### [EXERCISE DIRECTIONS]
Look below for the line that contains "exposure_s: 1/350" and the line that contains "tilt_deg: -9.9", then restate both of them and every line in between, exactly. No picture goes in the copy.

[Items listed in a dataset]
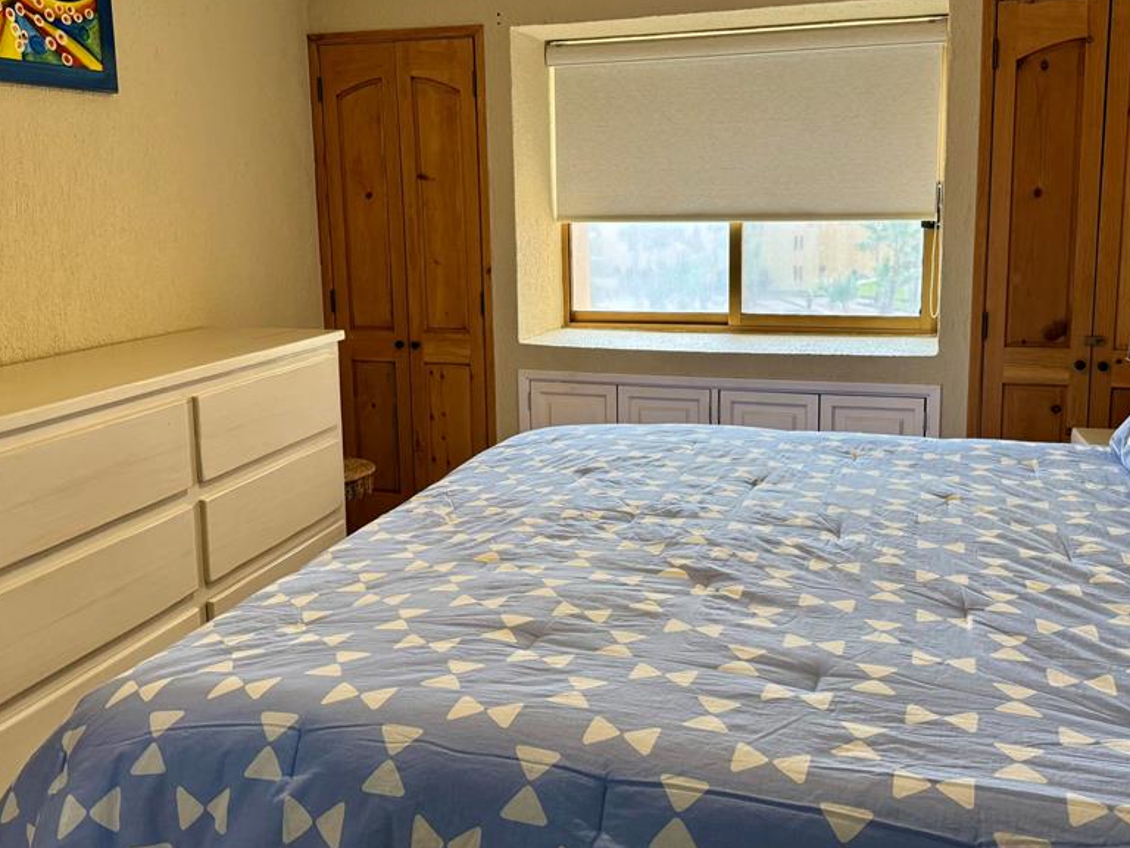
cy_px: 359
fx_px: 1045
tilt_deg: -8.5
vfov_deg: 44.0
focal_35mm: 32
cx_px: 591
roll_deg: +1.0
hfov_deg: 56.8
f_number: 1.78
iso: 200
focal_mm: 6.76
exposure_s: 1/120
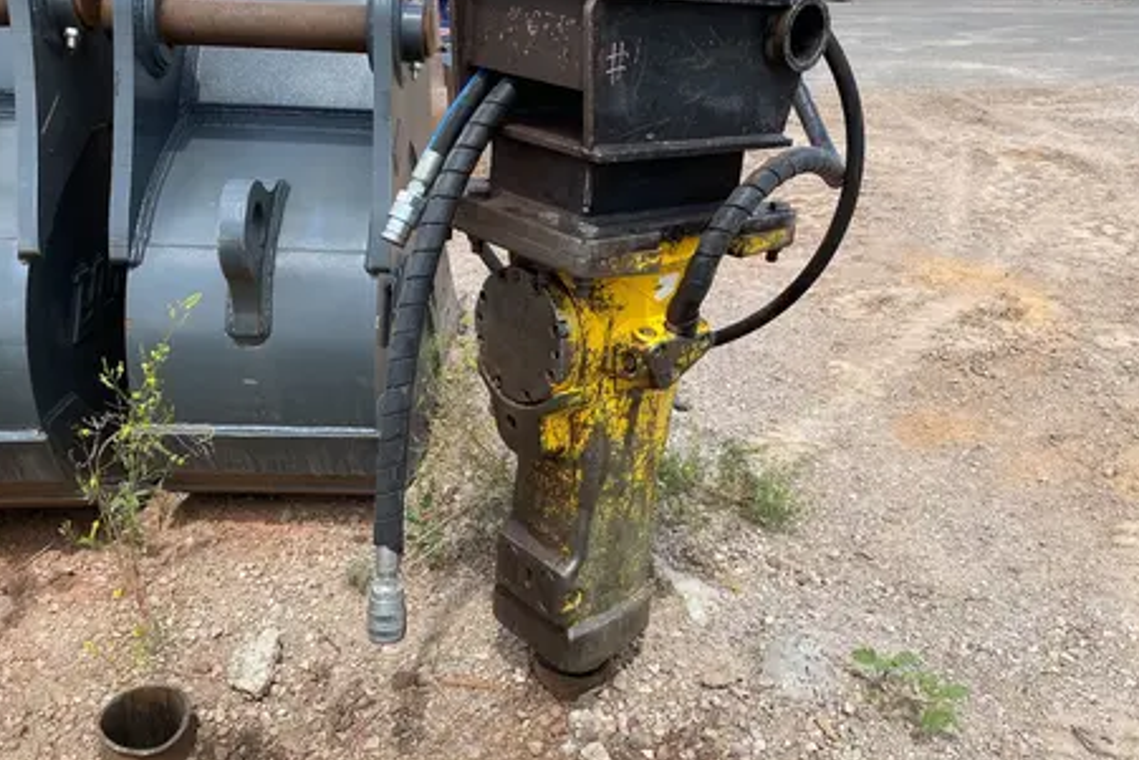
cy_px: 335
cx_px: 586
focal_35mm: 33
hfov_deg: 57.2
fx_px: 1044
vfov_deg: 39.9
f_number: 1.8
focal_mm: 4.25
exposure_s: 1/1157
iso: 32
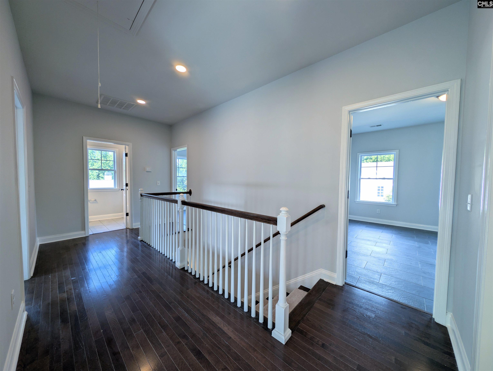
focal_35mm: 12
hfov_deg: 110.5
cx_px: 246
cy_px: 186
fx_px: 171
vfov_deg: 94.6
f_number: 1.95
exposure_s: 1/120
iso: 61
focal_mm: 2.23
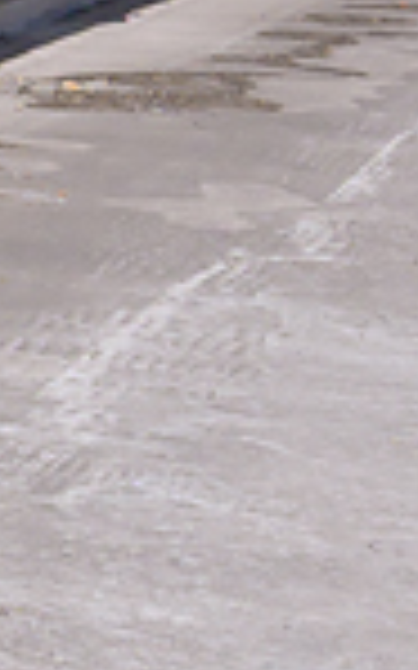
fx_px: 4619
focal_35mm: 253
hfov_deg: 4.5
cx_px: -1582
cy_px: -225
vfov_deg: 8.2
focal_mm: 20.5
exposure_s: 1/350
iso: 200
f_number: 11
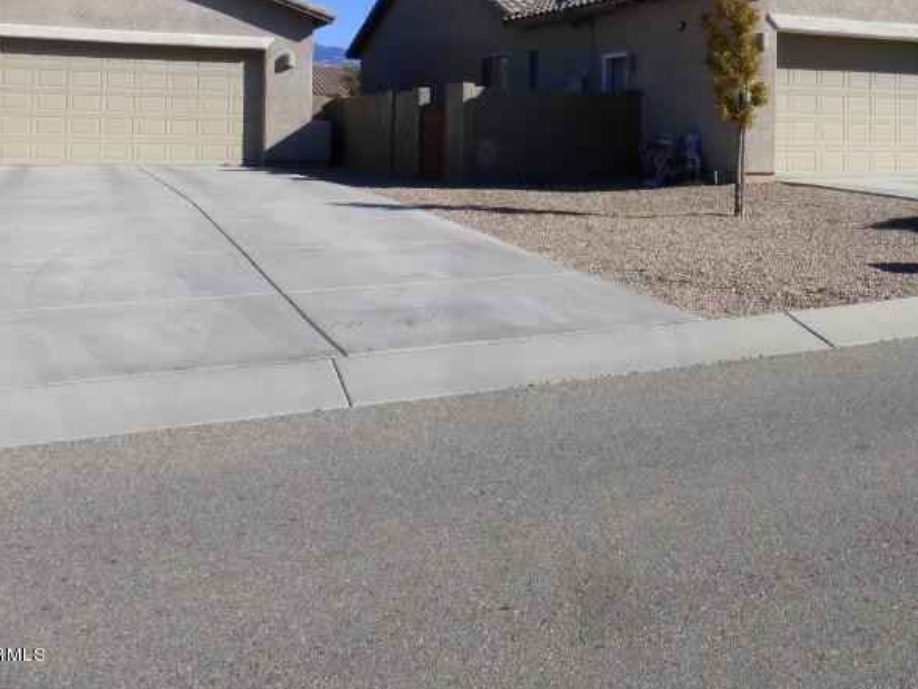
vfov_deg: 32.9
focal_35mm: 42
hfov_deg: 43.2
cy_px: 96
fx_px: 1114
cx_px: 701
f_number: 4
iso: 100
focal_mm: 4.3
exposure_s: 1/1000
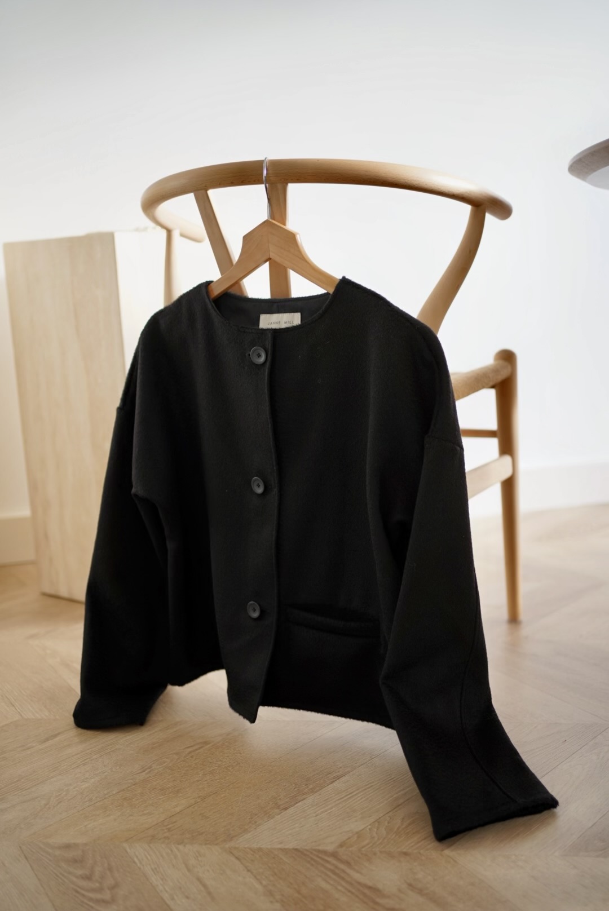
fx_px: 887
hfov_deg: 37.9
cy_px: 456
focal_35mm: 35
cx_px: 304
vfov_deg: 54.4
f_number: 2
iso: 100
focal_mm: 35
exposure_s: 1/60
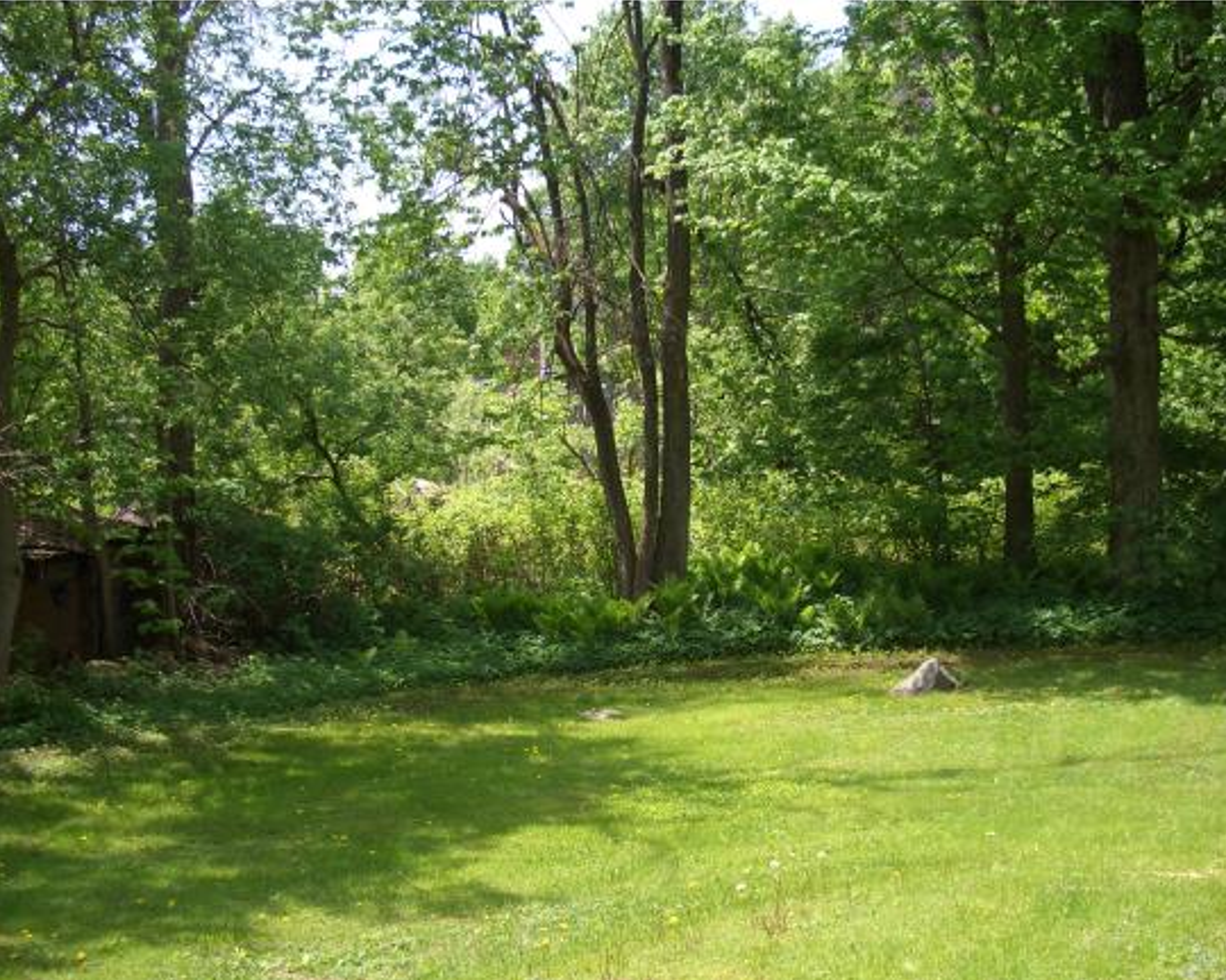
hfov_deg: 42.9
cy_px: 492
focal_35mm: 43
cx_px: 618
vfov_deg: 34.9
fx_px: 1560
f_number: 2.8
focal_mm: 6.8
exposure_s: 1/320
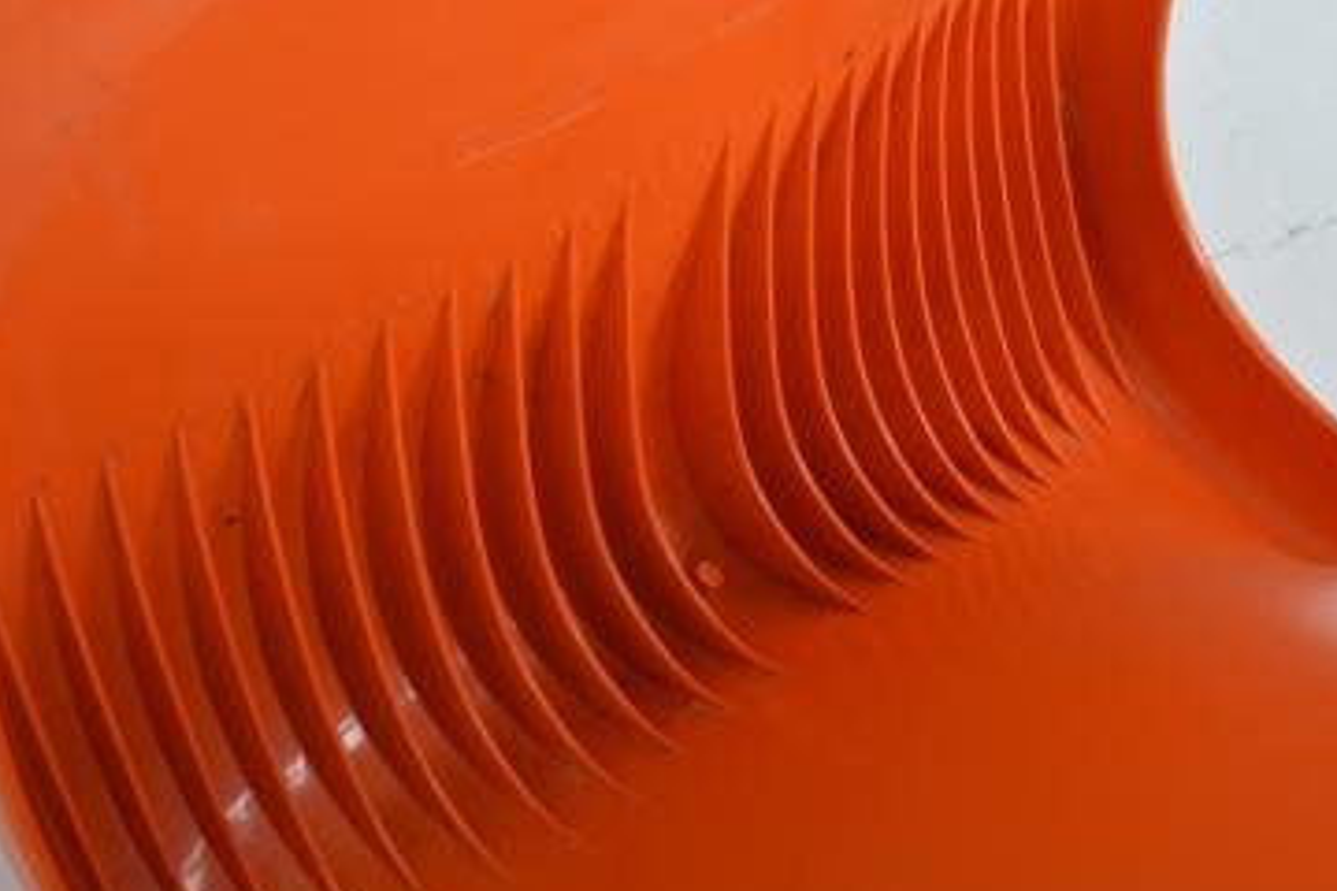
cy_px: 438
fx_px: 2971
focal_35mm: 80
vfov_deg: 17.1
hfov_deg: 25.3
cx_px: 798
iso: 400
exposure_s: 1/160
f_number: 8
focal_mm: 32
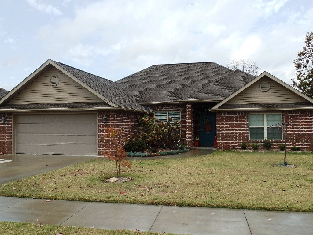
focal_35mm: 35
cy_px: 118
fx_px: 316
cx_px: 156
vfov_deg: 40.7
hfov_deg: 52.6
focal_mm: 6.2
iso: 80
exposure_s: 1/500
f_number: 3.4
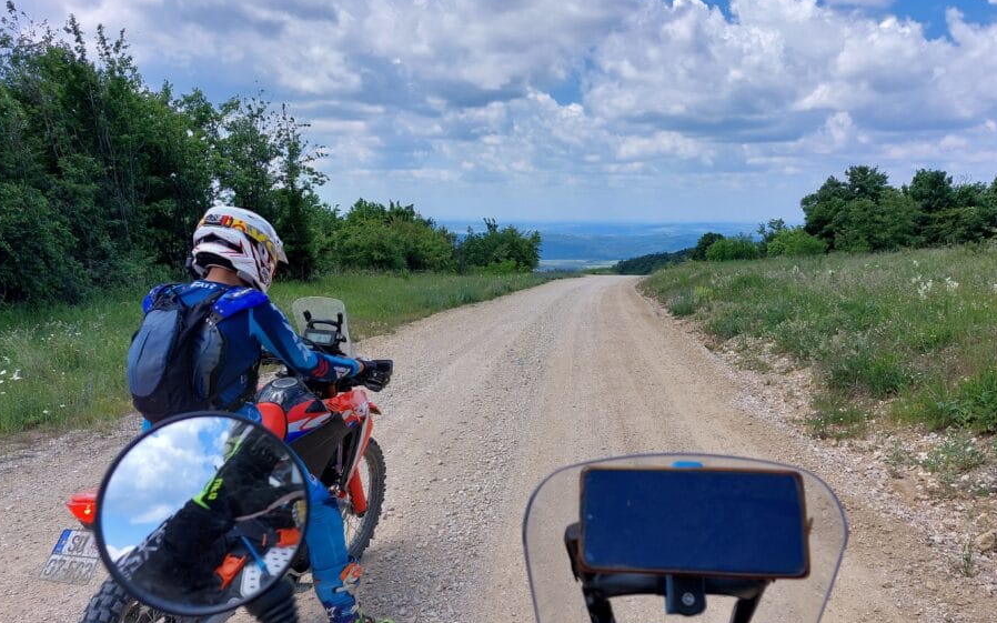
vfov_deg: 43.1
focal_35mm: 29
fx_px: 788
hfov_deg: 64.6
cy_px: 349
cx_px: 537
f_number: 1.8
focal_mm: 5.23
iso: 25
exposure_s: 1/963
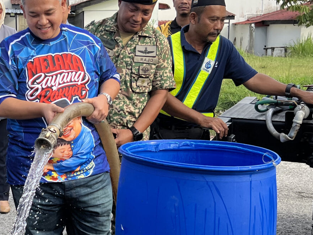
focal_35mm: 76
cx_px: 22
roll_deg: +0.9
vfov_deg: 19.3
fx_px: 687
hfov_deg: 24.8
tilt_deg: -9.9
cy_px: 155
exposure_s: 1/965
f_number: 1.5
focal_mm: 5.7
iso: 50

### [COMPLETED TASK]
exposure_s: 1/350
iso: 200
f_number: 11
vfov_deg: 32.9
focal_35mm: 42
hfov_deg: 43.2
cy_px: 96
fx_px: 1114
cx_px: 701
f_number: 4
iso: 100
focal_mm: 4.3
exposure_s: 1/1000
fx_px: 887
hfov_deg: 37.9
cy_px: 456
focal_35mm: 35
cx_px: 304
vfov_deg: 54.4
f_number: 2
iso: 100
focal_mm: 35
exposure_s: 1/60
hfov_deg: 42.9
cy_px: 492
focal_35mm: 43
cx_px: 618
vfov_deg: 34.9
fx_px: 1560
f_number: 2.8
focal_mm: 6.8
exposure_s: 1/320
cy_px: 438
fx_px: 2971
focal_35mm: 80
vfov_deg: 17.1
hfov_deg: 25.3
cx_px: 798
iso: 400
exposure_s: 1/160
f_number: 8
focal_mm: 32
focal_35mm: 35
cy_px: 118
fx_px: 316
cx_px: 156
vfov_deg: 40.7
hfov_deg: 52.6
focal_mm: 6.2
iso: 80
exposure_s: 1/500
f_number: 3.4
vfov_deg: 43.1
focal_35mm: 29
fx_px: 788
hfov_deg: 64.6
cy_px: 349
cx_px: 537
f_number: 1.8
focal_mm: 5.23
iso: 25
exposure_s: 1/963
focal_35mm: 76
cx_px: 22
roll_deg: +0.9
vfov_deg: 19.3
fx_px: 687
hfov_deg: 24.8
tilt_deg: -9.9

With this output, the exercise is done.